Records shown:
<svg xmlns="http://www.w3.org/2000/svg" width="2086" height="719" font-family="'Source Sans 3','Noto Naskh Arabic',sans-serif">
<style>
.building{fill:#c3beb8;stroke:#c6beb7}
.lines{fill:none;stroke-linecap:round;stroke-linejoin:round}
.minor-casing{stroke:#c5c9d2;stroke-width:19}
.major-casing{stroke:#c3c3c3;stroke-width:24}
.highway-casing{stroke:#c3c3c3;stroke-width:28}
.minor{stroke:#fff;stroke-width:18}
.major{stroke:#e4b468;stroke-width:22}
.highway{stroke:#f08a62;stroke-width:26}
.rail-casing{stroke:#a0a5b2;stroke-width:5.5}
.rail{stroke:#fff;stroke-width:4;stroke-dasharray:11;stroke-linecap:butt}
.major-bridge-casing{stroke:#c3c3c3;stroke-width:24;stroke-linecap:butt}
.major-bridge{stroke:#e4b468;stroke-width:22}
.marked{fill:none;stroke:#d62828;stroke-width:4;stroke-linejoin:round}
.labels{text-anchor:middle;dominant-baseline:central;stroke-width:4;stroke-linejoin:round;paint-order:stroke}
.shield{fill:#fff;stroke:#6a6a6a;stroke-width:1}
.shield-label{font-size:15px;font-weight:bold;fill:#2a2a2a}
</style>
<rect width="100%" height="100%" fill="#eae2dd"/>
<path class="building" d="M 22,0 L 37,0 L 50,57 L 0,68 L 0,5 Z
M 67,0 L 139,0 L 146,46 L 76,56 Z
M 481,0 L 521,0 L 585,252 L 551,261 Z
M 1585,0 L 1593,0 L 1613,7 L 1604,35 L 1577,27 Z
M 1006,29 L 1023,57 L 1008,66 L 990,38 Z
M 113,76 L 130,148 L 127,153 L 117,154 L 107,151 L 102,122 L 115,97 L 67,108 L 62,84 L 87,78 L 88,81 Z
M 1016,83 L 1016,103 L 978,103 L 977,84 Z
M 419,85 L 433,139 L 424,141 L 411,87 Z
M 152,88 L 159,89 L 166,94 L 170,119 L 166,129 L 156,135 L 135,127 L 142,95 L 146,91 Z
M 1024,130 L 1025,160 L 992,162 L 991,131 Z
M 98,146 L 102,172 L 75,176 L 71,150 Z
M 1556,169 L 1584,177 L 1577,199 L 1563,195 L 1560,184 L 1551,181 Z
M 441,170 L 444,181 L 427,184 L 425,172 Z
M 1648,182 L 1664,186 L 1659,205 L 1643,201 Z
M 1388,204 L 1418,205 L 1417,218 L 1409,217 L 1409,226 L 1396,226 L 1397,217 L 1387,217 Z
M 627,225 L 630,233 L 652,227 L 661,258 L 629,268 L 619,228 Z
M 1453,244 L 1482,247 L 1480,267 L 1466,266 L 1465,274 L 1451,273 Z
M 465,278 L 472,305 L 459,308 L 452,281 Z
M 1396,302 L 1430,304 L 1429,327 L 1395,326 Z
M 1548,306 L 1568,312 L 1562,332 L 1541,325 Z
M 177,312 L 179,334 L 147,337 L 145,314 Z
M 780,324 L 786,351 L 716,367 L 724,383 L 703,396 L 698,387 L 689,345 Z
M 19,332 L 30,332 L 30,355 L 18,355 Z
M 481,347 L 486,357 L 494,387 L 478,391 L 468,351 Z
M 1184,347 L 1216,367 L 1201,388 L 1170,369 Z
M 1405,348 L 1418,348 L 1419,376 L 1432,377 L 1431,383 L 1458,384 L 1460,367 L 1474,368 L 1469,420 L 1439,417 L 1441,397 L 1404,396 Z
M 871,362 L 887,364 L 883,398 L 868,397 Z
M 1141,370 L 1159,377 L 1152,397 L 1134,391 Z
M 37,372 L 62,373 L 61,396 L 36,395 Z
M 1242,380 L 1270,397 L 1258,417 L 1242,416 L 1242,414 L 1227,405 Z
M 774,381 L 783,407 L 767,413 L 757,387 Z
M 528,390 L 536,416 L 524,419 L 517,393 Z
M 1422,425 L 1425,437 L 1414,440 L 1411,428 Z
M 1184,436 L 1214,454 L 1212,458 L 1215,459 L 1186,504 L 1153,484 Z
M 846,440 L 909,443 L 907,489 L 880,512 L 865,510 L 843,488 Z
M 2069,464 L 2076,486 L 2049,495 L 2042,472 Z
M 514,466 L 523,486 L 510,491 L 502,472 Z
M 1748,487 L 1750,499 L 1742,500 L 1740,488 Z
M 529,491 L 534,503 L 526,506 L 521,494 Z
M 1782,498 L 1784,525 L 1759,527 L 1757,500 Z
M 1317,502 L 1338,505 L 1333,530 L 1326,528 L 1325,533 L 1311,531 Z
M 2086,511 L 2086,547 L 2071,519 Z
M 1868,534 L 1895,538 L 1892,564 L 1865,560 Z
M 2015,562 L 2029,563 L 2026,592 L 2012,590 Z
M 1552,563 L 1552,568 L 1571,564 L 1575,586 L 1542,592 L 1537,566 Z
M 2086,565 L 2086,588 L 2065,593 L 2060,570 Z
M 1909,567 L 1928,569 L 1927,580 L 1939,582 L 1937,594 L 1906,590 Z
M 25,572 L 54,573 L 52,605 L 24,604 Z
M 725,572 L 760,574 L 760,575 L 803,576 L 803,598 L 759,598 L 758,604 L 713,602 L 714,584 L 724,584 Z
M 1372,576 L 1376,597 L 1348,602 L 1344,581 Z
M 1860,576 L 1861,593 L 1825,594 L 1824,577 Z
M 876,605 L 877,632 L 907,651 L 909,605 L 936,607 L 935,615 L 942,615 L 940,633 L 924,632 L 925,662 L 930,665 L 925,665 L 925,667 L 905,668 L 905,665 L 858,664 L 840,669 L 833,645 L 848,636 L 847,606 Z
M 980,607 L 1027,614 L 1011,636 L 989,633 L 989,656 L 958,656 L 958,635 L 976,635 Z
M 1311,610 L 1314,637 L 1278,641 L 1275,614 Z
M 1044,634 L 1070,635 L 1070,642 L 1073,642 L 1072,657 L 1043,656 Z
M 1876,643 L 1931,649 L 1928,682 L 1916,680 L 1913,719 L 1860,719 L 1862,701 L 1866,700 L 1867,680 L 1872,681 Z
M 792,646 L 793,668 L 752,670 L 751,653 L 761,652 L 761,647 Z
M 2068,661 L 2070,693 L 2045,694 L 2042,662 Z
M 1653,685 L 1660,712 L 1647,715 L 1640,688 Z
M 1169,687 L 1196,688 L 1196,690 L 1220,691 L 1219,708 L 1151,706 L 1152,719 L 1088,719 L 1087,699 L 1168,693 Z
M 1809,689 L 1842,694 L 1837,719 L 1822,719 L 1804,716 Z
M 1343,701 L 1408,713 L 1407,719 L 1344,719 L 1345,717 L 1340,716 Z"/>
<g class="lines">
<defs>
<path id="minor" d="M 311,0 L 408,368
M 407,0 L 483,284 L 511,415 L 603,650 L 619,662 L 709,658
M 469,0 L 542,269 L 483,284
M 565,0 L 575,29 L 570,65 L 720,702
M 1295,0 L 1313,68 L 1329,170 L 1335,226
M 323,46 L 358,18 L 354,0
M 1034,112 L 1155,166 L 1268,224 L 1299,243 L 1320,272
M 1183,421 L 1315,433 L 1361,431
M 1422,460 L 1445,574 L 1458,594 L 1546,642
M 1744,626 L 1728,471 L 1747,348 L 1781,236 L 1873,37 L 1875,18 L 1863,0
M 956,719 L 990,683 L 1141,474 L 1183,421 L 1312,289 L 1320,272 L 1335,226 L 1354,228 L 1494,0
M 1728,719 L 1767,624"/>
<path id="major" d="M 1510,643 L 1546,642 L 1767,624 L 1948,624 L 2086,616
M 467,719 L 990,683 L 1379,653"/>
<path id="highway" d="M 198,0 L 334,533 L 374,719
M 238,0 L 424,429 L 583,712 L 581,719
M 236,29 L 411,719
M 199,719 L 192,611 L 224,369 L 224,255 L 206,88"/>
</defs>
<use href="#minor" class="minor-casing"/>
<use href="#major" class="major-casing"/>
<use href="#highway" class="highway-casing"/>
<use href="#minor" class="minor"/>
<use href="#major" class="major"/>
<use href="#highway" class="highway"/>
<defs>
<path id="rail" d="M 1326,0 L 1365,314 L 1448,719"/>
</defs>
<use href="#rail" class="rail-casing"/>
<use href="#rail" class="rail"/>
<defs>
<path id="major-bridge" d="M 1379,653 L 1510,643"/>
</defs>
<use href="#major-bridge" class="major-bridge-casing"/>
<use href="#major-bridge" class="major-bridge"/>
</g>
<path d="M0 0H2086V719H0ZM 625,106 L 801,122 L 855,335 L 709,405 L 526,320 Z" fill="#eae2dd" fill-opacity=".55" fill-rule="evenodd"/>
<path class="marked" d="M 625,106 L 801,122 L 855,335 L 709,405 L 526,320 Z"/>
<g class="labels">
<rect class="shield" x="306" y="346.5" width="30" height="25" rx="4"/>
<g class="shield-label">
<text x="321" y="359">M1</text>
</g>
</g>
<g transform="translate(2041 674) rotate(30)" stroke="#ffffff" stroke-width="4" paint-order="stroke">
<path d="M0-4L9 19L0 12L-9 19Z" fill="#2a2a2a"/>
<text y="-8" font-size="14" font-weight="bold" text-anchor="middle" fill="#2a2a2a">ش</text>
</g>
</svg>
--
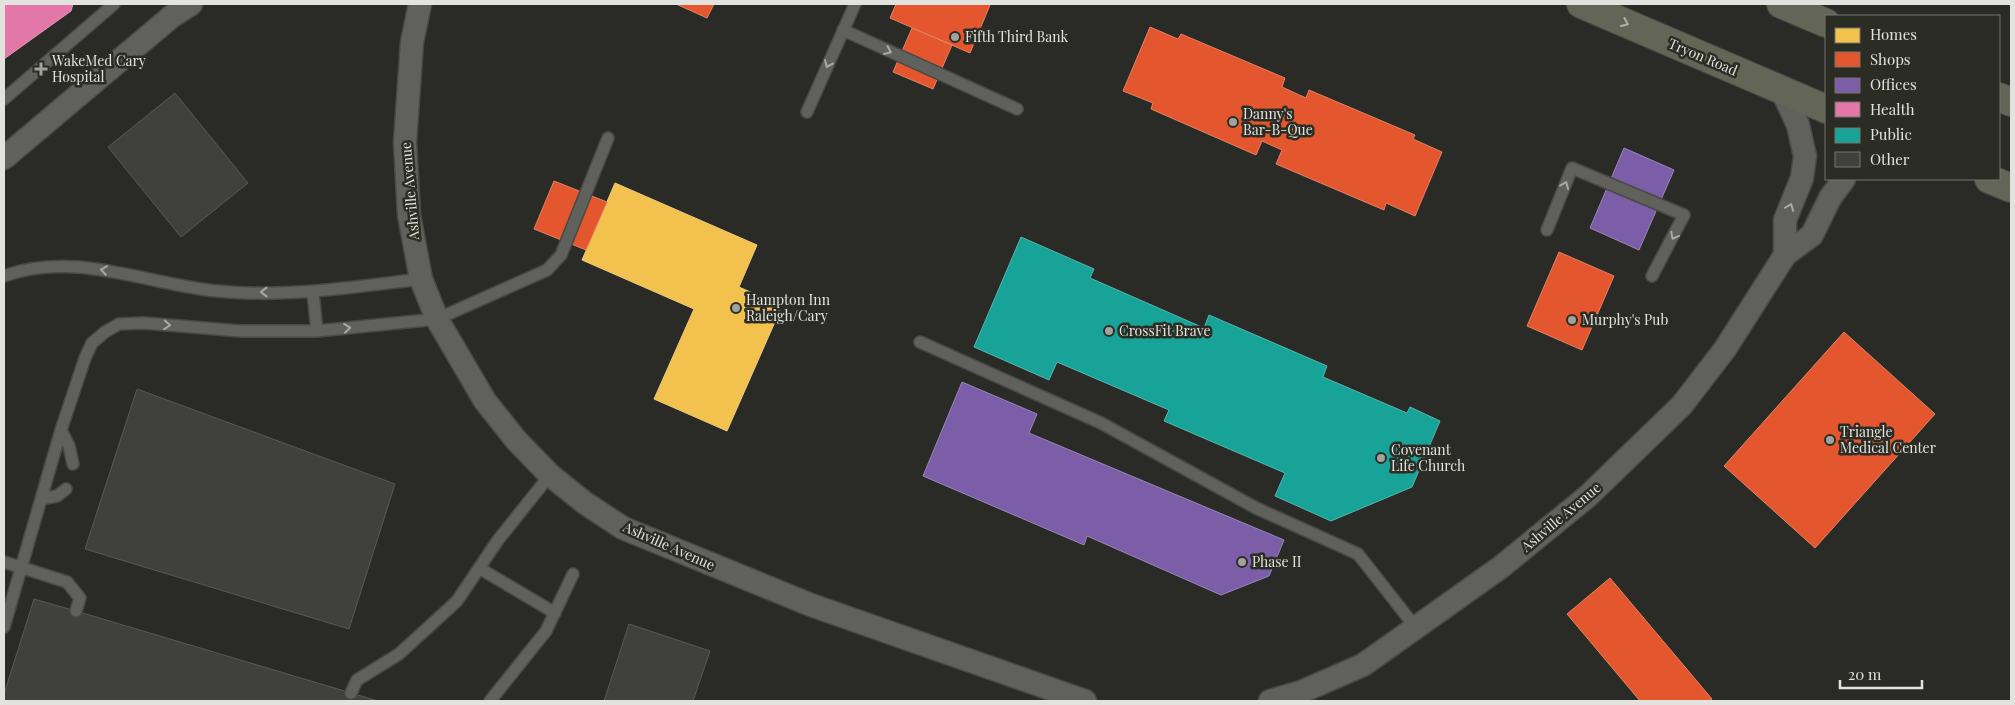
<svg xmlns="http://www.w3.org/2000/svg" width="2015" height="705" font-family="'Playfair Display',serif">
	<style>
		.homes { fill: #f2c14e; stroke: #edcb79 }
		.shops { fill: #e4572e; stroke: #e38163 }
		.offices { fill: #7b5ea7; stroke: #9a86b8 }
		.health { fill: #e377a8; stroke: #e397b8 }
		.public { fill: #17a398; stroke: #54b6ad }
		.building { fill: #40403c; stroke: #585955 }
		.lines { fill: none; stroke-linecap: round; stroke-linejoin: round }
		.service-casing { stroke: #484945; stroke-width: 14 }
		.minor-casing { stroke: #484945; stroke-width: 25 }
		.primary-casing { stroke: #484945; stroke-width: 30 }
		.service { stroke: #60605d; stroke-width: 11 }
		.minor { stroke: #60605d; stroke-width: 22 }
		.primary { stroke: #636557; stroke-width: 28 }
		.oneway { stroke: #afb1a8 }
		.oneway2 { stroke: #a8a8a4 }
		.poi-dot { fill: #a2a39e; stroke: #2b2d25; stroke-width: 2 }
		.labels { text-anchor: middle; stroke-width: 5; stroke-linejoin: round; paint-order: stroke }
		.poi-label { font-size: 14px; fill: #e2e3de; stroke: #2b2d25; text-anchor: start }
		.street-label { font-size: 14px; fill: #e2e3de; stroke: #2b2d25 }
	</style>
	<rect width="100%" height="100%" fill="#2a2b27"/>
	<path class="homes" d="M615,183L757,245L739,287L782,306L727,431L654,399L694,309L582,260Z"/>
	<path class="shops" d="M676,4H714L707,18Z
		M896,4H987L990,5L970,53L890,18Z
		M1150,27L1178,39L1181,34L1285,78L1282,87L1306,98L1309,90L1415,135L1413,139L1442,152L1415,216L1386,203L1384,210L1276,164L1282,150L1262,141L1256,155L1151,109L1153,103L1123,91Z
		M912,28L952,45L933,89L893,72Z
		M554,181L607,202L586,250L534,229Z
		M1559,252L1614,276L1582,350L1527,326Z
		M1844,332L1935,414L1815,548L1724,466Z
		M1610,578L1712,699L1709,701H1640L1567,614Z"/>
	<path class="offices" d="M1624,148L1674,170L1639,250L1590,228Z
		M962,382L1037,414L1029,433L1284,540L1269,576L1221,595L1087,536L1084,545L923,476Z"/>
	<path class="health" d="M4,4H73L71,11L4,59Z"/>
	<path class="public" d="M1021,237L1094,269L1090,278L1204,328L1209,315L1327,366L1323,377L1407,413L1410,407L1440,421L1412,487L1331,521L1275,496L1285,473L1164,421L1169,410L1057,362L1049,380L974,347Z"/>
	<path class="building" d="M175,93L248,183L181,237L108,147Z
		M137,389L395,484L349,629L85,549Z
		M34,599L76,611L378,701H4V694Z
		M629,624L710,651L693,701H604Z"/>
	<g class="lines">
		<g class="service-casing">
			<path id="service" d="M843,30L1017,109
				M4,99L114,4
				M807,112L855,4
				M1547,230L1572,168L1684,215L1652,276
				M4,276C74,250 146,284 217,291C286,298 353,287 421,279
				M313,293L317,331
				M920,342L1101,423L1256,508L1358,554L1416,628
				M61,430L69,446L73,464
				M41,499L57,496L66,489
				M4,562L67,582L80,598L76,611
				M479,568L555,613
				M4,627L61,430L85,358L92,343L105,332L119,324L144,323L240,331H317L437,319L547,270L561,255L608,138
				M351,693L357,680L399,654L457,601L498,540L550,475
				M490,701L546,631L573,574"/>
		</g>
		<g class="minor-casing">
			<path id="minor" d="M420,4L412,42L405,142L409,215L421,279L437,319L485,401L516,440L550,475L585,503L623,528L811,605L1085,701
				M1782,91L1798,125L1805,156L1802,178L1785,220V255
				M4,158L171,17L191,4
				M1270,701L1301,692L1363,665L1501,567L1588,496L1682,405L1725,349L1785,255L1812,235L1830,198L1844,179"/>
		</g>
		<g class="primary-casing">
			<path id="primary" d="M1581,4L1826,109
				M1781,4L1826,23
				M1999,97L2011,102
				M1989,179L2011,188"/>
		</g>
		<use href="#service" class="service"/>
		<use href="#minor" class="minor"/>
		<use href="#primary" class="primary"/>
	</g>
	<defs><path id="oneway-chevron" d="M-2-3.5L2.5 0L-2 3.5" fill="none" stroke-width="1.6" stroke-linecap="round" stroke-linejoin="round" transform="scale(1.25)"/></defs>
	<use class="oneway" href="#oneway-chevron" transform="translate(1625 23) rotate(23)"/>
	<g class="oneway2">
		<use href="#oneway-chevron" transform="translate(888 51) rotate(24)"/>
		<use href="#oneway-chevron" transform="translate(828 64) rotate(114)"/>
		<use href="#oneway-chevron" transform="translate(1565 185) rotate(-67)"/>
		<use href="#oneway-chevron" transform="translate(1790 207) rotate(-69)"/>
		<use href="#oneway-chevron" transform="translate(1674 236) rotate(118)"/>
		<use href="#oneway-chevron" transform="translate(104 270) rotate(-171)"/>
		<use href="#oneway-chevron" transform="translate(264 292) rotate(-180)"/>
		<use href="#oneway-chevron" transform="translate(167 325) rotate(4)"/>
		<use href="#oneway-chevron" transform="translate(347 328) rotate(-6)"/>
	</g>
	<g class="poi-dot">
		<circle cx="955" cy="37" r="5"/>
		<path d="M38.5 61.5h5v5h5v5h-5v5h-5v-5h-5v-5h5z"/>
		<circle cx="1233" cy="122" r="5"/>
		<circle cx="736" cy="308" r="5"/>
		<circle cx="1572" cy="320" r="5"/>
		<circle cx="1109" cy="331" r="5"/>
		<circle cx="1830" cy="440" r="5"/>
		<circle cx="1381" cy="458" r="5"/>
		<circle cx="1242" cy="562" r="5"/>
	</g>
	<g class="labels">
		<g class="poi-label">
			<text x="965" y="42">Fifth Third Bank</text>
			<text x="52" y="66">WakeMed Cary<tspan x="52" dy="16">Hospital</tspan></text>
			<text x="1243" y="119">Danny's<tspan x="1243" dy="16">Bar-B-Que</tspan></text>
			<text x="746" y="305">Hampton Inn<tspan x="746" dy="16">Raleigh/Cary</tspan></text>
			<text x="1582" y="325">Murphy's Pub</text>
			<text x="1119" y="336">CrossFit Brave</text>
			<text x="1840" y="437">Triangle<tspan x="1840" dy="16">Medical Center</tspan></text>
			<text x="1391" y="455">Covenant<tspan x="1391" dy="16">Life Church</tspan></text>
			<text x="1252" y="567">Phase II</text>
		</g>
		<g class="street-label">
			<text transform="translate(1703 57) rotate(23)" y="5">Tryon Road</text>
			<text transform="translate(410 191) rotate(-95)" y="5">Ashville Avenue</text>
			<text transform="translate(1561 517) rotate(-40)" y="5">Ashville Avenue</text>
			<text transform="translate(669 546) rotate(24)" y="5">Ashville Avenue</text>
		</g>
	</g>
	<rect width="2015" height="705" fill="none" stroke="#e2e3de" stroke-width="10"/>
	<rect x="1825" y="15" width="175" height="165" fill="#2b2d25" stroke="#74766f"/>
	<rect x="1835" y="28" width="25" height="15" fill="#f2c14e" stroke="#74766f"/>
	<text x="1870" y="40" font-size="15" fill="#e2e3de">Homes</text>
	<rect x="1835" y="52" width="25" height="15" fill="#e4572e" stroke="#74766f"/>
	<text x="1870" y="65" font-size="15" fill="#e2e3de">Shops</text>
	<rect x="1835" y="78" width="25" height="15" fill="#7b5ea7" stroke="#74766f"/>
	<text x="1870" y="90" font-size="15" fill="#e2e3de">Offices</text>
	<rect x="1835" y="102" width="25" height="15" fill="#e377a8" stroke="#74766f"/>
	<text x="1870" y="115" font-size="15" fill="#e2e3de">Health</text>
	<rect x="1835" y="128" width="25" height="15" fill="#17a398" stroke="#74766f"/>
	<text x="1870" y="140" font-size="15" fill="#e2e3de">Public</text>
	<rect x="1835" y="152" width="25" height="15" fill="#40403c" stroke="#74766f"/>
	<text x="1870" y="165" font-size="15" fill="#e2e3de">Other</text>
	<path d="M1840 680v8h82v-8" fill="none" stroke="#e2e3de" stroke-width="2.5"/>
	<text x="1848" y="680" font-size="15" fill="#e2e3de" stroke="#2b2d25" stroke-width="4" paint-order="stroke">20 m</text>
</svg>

Exercise brief: The reply must be a number and nothing more: the count of lines above that contain the word "butt".

Response: 2